- Josh Brown, a middle school special education teacher in California, shares with EdSource his perspective on the current California tenure system, which requires teachers to prove professional competency within two consecutive school years in order to earn permanent status.
- Under the current system, school administrators must decide on March 15 each year whether these teachers will be granted tenure or dismissed; however, there are efforts in the California state legislature to have this period extended to three years rather than two.
- Most states require teachers to have three to five years in the classroom before offering them tenure and a survey of 506 teachers in traditional California schools indicated that 85% of teachers agree that tenure decisions should be made after at least three years.

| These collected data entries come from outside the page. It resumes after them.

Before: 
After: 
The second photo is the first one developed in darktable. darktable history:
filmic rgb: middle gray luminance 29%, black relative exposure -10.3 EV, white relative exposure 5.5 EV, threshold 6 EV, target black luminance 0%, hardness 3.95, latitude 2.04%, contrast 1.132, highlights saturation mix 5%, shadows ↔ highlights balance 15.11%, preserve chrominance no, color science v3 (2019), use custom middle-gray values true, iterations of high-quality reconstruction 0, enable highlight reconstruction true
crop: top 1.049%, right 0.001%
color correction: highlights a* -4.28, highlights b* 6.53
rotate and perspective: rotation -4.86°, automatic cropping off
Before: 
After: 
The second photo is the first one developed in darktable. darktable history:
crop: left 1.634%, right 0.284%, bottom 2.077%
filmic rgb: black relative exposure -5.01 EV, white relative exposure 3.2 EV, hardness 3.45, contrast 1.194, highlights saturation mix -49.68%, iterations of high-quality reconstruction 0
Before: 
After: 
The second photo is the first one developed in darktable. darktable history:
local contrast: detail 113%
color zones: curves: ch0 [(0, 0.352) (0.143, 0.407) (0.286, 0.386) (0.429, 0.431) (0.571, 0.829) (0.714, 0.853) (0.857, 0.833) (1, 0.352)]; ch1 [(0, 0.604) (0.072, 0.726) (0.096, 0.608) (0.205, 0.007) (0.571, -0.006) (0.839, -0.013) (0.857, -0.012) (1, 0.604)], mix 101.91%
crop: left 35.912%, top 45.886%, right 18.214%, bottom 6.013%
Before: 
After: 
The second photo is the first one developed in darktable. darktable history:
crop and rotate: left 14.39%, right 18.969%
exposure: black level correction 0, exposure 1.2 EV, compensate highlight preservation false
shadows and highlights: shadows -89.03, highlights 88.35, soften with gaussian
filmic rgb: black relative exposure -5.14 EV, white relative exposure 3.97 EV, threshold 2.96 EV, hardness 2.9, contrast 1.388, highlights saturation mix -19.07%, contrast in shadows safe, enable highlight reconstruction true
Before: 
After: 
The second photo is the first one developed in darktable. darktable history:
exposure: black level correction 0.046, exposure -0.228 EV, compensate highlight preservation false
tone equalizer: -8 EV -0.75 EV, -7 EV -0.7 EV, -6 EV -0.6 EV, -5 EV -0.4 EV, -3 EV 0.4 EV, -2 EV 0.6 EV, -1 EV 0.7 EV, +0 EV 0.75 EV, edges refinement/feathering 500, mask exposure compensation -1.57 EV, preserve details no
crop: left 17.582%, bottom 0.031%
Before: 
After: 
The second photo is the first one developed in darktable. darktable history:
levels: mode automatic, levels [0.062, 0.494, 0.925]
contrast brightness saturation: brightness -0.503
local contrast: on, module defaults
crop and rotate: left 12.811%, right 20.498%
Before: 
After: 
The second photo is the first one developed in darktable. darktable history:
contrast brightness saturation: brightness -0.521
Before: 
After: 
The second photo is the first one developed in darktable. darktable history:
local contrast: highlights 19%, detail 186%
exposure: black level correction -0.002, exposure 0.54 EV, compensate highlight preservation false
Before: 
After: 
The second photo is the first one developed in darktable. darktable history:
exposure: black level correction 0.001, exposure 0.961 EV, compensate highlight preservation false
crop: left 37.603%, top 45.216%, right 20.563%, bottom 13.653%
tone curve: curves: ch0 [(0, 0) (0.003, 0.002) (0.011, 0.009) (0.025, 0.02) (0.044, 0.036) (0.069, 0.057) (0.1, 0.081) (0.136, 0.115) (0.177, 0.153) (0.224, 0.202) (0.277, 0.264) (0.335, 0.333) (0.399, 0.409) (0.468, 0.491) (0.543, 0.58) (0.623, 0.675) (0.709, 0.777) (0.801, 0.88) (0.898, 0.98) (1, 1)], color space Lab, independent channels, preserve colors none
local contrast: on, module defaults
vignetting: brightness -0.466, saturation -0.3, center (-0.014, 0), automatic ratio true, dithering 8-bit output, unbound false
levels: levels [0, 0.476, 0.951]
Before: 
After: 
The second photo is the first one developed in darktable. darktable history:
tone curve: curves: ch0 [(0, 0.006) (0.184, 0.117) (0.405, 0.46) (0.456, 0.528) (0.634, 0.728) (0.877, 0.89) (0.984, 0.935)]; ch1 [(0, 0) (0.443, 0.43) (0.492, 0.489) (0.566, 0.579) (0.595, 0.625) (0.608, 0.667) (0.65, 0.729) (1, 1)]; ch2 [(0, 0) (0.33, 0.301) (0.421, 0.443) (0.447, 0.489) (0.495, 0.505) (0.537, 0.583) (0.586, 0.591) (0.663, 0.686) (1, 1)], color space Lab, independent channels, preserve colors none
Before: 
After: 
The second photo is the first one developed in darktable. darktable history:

Teacher tenure has been the subject of many discussions and debates across the country as states weigh the pros and cons. States vary in their approaches to the issue, with some requiring more evidence and classroom time than others before supporting tenure. Some states, such as North Carolina, have rejected tenure altogether in the past decade, moving to yearly contracts. Even in that state, however, lawmakers has recently shifted their position again to allow for multi-year contracts under certain circumstances, though true tenure is still off the table.
Tenure makes it much harder and costlier for administrators to fire teachers who violate standards of ethical practice or are not effective in the classroom, either because they were not prepared in the first place or because they have become complacent about their jobs. It seems reasonable to allow more time for teachers to gain experience before they are offered tenure, especially in states that have a binary approach to hiring decisions.
Teachers need to be developed as leaders who have a positive influence at their school and can fill other leadership roles. Administrators can use professional development to develop teacher leaders or can work with organizations, such as Public Impact to implement models in which teachers oversee and support teachers in multiple classrooms. By doing so, they can help make more of their teachers tenure-worthy, whether they receive tenure in their state or not.